• _Try it_:
Filter the entries for the word "pinky". Copy each line in which it occurs.

[Saved data entries]
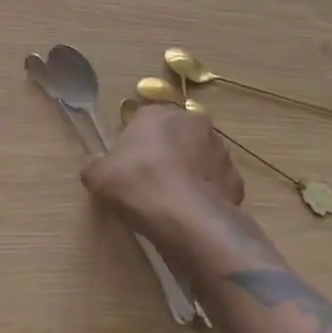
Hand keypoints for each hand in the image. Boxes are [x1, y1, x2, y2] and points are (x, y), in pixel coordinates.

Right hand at [82, 103, 243, 242]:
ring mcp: (219, 150)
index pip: (143, 121)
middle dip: (167, 153)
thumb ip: (95, 164)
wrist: (187, 219)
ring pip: (199, 157)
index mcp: (158, 113)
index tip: (127, 167)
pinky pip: (215, 183)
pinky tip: (193, 212)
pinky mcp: (236, 178)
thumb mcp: (98, 175)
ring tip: (174, 201)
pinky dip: (207, 193)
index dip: (134, 144)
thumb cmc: (138, 185)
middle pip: (175, 135)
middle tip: (151, 182)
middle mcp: (192, 122)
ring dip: (189, 171)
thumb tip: (96, 165)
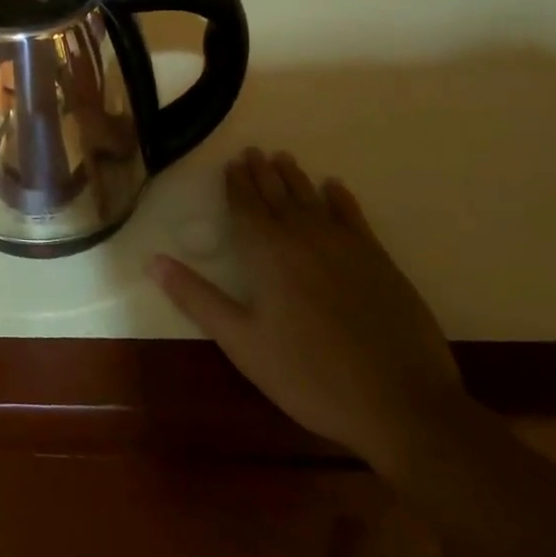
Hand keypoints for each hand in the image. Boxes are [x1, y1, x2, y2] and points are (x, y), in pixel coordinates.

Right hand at [150, 149, 465, 470]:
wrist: (403, 405)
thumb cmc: (311, 376)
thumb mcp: (243, 343)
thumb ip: (197, 299)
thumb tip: (152, 261)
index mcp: (267, 253)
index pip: (246, 206)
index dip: (236, 184)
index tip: (232, 163)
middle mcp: (303, 237)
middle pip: (277, 195)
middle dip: (262, 173)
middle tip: (254, 151)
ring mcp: (345, 246)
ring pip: (312, 199)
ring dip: (294, 178)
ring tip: (283, 159)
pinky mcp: (379, 261)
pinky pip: (354, 217)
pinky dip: (341, 199)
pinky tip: (334, 188)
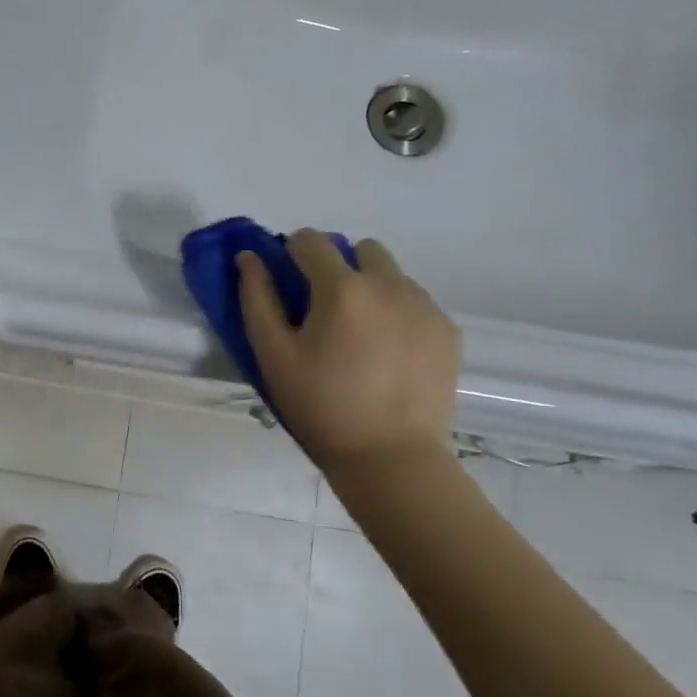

• _Your solution_:
pinky pip: (215, 183)
pinky tip: (193, 212)
pinky mcp: (236, 178)
pinky dip: (207, 193)
pinky mcp: (379, 261)
pinky pip: (354, 217)
pinky dip: (341, 199)
pinky tip: (334, 188)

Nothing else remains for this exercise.